* [Source text]:
####

Other combinations should fail or not return. Note that in AWS, the netcat commands executed on the Validator should use the private IP address, and the netcat commands executed on the client should use the public IP (Elastic) address.
Finally, remember to later modify firewalls to allow and deny traffic:
On client IP address, allow:
- Port 22 from your home network(s).
- Port 9702 (or whatever you have configured for clients) from anywhere.
On node IP address, allow -Port 9701 (or whatever you have configured for inter-validator) from an allow list of other Validators.

####

* [Provided material]:
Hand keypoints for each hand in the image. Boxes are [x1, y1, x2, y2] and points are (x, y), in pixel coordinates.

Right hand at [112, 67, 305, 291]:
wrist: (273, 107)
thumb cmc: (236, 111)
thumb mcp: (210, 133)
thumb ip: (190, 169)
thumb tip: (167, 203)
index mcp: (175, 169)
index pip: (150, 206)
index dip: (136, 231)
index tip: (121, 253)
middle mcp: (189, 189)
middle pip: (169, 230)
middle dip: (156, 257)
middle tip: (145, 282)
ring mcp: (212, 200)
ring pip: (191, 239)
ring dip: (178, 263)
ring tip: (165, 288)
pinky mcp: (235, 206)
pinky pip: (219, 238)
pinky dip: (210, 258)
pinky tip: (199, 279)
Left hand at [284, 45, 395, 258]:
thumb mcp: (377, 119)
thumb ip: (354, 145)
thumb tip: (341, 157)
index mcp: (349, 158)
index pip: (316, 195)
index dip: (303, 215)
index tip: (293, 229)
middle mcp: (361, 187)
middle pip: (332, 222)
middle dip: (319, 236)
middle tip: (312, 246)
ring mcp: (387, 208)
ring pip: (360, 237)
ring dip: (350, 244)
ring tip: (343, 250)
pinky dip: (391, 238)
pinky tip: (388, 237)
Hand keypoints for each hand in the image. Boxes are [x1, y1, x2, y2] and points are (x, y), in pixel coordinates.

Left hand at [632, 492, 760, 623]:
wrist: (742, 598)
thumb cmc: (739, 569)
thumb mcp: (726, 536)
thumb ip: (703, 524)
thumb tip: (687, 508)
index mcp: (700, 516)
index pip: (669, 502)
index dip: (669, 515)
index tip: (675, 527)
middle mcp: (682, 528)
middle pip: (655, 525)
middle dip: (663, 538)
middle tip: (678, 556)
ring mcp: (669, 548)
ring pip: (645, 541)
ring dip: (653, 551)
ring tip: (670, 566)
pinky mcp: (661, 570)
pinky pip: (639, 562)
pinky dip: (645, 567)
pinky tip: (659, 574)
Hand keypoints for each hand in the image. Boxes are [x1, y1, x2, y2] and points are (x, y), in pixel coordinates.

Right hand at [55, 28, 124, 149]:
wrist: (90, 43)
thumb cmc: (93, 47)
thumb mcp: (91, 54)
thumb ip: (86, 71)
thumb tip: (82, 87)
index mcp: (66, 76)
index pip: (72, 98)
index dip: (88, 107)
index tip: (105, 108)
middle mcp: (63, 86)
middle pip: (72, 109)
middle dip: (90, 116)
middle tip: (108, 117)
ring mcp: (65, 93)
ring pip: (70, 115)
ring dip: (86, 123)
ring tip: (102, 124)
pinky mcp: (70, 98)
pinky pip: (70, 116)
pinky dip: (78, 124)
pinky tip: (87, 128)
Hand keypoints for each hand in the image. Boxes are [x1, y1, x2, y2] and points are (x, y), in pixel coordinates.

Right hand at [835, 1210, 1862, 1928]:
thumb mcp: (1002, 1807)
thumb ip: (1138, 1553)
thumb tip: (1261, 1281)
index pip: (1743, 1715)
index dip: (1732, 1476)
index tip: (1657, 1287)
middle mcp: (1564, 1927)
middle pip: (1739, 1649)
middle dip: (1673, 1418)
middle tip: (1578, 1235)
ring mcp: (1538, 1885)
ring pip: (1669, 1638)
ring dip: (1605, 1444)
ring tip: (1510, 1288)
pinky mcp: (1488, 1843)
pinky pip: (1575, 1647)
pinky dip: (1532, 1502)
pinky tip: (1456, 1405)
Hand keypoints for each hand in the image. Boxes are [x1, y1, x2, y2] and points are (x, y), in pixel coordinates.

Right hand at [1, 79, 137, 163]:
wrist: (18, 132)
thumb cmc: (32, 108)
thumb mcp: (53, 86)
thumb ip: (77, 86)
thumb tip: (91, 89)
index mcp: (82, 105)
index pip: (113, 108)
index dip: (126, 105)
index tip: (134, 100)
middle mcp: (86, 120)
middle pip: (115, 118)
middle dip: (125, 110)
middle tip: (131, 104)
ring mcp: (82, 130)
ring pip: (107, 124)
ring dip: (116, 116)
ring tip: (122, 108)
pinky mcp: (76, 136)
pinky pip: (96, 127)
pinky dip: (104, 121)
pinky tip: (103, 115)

####

* [What you will do]:
1 - In the firewall guidance, rewrite the passage from "- Port 9702" to "of other Validators.", replacing "anywhere" with "any source address".
2 - According to the firewall guidance, which IP address should netcat commands run on the Validator use in AWS?

* [Answers below]:
1 -
- Port 9702 (or whatever you have configured for clients) from any source address.
On node IP address, allow -Port 9701 (or whatever you have configured for inter-validator) from an allow list of other Validators.

2 - They should use the private IP address.